• [読解本文]:
-*-*-

修学旅行のグループ行動について話し合っていたらブラック春が降臨し、いきなりてんやわんやあった帰宅時に本田透は新たな十二支・猿の草摩利津に出会います。

3巻に登場した温泉旅館の女将の子供で、親譲りの非常に不安定な性格を兼ね備えた女装イケメンという青年ですね。

進路や将来への不安という高校生らしいエピソードも描かれています。

本作の見所

夾って本田透ぜったい好きでしょ

始めて『フルーツバスケット』を読んだ時、恋愛要素少なめの作品とはいえ少女漫画なんだから、最後はそういう要素が出てくるとは思っていました。

そして、本田透は由紀とそういう関係になるのかなぁと漠然と思っていたので、ネタバレになるけど夾と結ばれる結末には驚いたものですが・・

改めて結末を知っている状態で読み返すと、夾って本田透のこと絶対好きでしょうと思えてくるから不思議です。

「キョーはイヤなの? トールと一緒に行動するのもイヤなの!?」

「バッ、そんな事ある訳・・」

まあ、この程度のエピソードで気があるなんて恋愛ごとには結びつきはしないのですけど、節々にそういう所が描かれているのに気づきます。

由紀は由紀で本田透のことを今さら名前呼びできないと恥ずかしがるエピソードがありますが、夾に比べるとそういうエピソードは少なめでしょうか?

猿の十二支

女装が似合うキャラクターって学園もののコメディ作品では定番ですが、大学生くらいで、しかも常に女装しているキャラクターって意外と珍しい気がします。

個人的にパッと思いつく限りではVシリーズの小鳥遊練無くらいでしょうか?

「果物にしようと思ったのですが、お好みがわからなかったので果物の本にしてみました・・」

母親であるあの温泉旅館の女将と同じネガティブ思考という特徴に目が行きがちな利津ですが、意外とズレたところもあって面白いですね。

「そんなことないですっ、女装は恥ずかしいことではないと思うですっ、むしろとっても似合ってました!!」

しかし、ズレたところもあるという点では本田透も負けていません。

恥ずかしさで女装していたことを本田透に言い出せなかったことを謝る利津へのフォローがフォローとしてどうなのかって感じの内容ですね。(笑)

「そんな根性はなくていいですよ・・!! 図太くていいじゃないですか・・っ」

とはいえ最後には良いことを言ってくれるのはさすが本田透です。

自分は世を儚むべき存在でありながら生に図太いと嘆く利津に本田透がかけた言葉は・・いや、これは名言というより利津があんまりにもあんまりだから言った当たり前の言葉って気もしてきました。(笑)

とはいえ、そういう言葉を真っ先にかけるのが本田透だってところは納得感があるところですね。

生まれた理由

「私がこうして生まれた理由もきっと無いのだろうから」

生まれた理由ってキーワードは『フルーツバスケット』という作品にとって重要な意味がありそうな気がしますが、利津は自分にそれは無いと思っているようです。

それなのに生きようとしている自分は図太いと、そう思っているようです。

「みつけようとしているのですよ」

図太いというよりは根深い感じのする利津ですが、本田透は利津の言葉を否定します。

「初めから”理由"を持って生まれてくる人間なんていないかもしれないって、みんな自分でみつけていかなきゃいけないモノかもしれないって・・思うから」

-*-*-

• [提供データ]:
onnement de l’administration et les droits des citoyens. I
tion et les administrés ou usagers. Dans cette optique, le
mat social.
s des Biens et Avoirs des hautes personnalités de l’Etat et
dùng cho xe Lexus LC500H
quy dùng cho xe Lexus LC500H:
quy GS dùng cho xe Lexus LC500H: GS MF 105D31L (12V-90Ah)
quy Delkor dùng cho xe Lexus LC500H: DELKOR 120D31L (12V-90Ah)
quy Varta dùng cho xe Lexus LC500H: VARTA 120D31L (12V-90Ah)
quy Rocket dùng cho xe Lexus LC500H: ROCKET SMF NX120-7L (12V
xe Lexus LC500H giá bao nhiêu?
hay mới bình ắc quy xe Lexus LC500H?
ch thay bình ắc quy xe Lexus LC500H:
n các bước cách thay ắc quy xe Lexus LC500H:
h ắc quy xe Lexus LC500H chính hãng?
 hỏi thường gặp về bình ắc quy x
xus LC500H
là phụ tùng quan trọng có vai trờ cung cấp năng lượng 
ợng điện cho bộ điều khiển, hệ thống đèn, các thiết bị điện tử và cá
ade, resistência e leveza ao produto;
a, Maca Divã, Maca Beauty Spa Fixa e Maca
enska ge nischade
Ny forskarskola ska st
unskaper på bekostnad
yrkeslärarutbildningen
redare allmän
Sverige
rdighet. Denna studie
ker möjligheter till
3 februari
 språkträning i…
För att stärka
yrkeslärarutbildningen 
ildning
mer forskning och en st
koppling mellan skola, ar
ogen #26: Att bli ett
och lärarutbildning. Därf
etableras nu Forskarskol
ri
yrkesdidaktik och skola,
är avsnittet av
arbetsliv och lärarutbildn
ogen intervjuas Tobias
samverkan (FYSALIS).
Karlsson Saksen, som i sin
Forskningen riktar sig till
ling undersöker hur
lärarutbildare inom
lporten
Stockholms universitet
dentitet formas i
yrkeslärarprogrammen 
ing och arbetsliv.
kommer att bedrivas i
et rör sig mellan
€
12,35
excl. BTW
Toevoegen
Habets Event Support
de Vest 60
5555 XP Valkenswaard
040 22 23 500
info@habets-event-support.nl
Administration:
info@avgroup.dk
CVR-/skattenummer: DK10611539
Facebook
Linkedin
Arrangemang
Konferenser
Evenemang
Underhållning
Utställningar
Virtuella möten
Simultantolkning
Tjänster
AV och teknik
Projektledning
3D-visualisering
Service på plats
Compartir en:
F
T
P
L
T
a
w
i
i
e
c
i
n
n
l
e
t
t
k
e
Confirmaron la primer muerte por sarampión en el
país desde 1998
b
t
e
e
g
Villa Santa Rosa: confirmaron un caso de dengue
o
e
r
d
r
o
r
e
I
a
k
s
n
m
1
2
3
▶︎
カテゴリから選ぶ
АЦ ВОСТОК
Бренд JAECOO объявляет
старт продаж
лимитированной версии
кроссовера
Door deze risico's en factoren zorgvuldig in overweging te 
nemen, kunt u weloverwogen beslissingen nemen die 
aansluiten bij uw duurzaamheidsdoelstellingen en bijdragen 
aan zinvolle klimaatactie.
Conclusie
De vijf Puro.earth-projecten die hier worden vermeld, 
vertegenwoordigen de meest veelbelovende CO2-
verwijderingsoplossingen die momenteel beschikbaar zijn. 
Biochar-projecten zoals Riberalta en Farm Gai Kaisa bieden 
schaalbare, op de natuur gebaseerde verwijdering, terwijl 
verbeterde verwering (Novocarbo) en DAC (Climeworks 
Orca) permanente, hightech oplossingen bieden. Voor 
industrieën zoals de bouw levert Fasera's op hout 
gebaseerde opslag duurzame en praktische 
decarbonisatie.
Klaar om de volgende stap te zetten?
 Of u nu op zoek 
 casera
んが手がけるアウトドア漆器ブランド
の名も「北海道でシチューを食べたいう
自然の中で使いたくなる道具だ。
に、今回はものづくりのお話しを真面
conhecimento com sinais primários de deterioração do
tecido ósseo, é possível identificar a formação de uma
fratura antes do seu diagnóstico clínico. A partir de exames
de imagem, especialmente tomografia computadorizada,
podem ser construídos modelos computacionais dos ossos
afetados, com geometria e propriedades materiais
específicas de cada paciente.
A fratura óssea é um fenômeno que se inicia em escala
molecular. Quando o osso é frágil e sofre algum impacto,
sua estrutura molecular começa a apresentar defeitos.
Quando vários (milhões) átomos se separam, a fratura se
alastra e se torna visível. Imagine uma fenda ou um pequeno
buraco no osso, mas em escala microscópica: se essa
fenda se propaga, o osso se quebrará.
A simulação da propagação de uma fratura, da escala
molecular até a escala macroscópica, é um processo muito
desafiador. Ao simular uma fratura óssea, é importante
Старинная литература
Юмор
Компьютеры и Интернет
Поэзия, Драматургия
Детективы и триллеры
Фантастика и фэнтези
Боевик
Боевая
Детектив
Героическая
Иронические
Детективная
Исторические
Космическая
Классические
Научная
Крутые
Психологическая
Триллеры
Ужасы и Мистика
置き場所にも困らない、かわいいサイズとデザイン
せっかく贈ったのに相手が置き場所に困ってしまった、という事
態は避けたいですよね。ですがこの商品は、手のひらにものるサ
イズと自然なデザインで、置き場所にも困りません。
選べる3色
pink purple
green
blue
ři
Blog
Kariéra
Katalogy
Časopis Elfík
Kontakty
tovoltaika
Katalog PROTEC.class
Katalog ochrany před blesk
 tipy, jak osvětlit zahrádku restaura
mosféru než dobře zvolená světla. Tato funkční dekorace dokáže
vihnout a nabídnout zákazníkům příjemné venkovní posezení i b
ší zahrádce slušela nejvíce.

-*-*-

• [作業指示 A]: フルーツバスケットの感想文のうち、「由紀は由紀で本田透のことを今」という語句を含むところから始まり「とっても似合ってました!!」」で終わる部分を、一字一句違えずに引用してください。
• [作業指示 B]:
次の(i)～(iii)の記述がフルーツバスケットの感想文の内容と合っているかどうかを、それぞれ「はい」か「いいえ」で答えてください。判断の根拠となる本文の言葉も正確に引用してください。
(i) 草摩利津は猿の十二支である。
(ii) 筆者は初めて読んだとき、本田透は夾と結ばれるだろうと思っていた。
(iii) 利津は温泉旅館の女将の子供である。
• [作業指示 C]: フルーツバスケットの感想文の続きを、示されている最後の文の後から書いてください。

• [解答 A]:
由紀は由紀で本田透のことを今さら名前呼びできないと恥ずかしがるエピソードがありますが、夾に比べるとそういうエピソードは少なめでしょうか?

猿の十二支

女装が似合うキャラクターって学園もののコメディ作品では定番ですが、大学生くらいで、しかも常に女装しているキャラクターって意外と珍しい気がします。

個人的にパッと思いつく限りではVシリーズの小鳥遊練無くらいでしょうか?

「果物にしようと思ったのですが、お好みがわからなかったので果物の本にしてみました・・」

母親であるあの温泉旅館の女将と同じネガティブ思考という特徴に目が行きがちな利津ですが、意外とズレたところもあって面白いですね。

「そんなことないですっ、女装は恥ずかしいことではないと思うですっ、むしろとっても似合ってました!!」

• [解答 B]:
(i) はい。「新たな十二支・猿の草摩利津に出会います」
(ii) いいえ。「本田透は由紀とそういう関係になるのかなぁと漠然と思っていた」
(iii) はい。「3巻に登場した温泉旅館の女将の子供で」

• [解答 C]:
なるほど。確かに生まれる理由なんて生まれた時から持っている人はいないですよね。

例えば、両親などにとっては理由はあるのだと思いますが、本人は理由どころか何も持たずに生まれてくるわけですからね。

「できる事ならやっぱり私は、誰かの中にみつけたいです・・」

これまた耳が痛くも前向きな言葉。

これがそこまで幸せとは言えない境遇の本田透から出てくるというのが凄いですね。

進路・将来

ポジティブ少女の本田透は、進路や将来に対してもそう振舞っていましたが、実は年相応の不安はあるようです。

「気にしないようにしているばっ、場合知らんフリをしていたっいただかなっないと、ヨワヨワになってこっこんな・・ボトボト困る・・ですからっ」

平気に振舞っていたら、夾に内心の不安を指摘されて漠然とした不安が表に出てきてしまったようですね。

本田透は前向きではあっても、完全に内面が前向きなのではなく、そもそも前向きに振舞おうとしているところもあるのかもしれませんね。

強く生きなきゃいけない境遇というか、そういうことなのだと思います。

お化け屋敷

「「大人」にならなくてもいいが、自分の行動や発言には責任の持てる奴になれ。・・ま、そっちのほうが難しいが・・」

繭子先生の何だか良いセリフから夏休みが始まりました。

そういうわけで、紅葉に連れられてデパートのお化け屋敷にやってきた本田透たち。

仲良くなりましたね~

実はかなり怖がりの本田透が珍しく・・いや、そんな珍しくもないかもしれませんがギャーギャーと騒いでいます。

そんな中での撥春の提案。お化け屋敷の自分設定が地味に面白いですね。

「たとえばその人・・実は人情に厚く、動物と料理好きの好青年・・」

お化けに親しみ深い設定を付けていくのですが、地味にクオリティが高いのが個人的にめっちゃツボでした。(笑)

こういう所に笑いがある作品って好きです。

総括

いかがでしたでしょうか?

ヤンキー漫画かってくらい意外と険悪な雰囲気にもなりがちな『フルーツバスケット』ですが、どんな話でも結局あたたかい感じになっていくのはさすがですね。

個人的に今巻ではお化け屋敷のエピソード、撥春の語るお化けの自分設定がツボでした。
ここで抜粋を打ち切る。